ZIEL DER AUFGABE —
Überführe alle Zeilen der folgenden Daten in eine nummerierte Liste und lass dabei die Leerzeilen weg. Die Bilder sollen in der Antwort nicht vorkommen.

· · ·

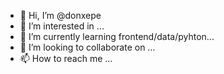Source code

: - 👋 Hi, I’m @donxepe
- 👀 I’m interested in ...
- 🌱 I’m currently learning frontend/data/pyhton...
- 💞️ I’m looking to collaborate on ...
- 📫 How to reach me ...

<!---

--->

· · ·

ANTWORT —
1. Source code
2. : - 👋 Hi, I’m @donxepe
3. - 👀 I’m interested in ...
4. - 🌱 I’m currently learning frontend/data/pyhton...
5. - 💞️ I’m looking to collaborate on ...
6. - 📫 How to reach me ...
7. <!---
8. --->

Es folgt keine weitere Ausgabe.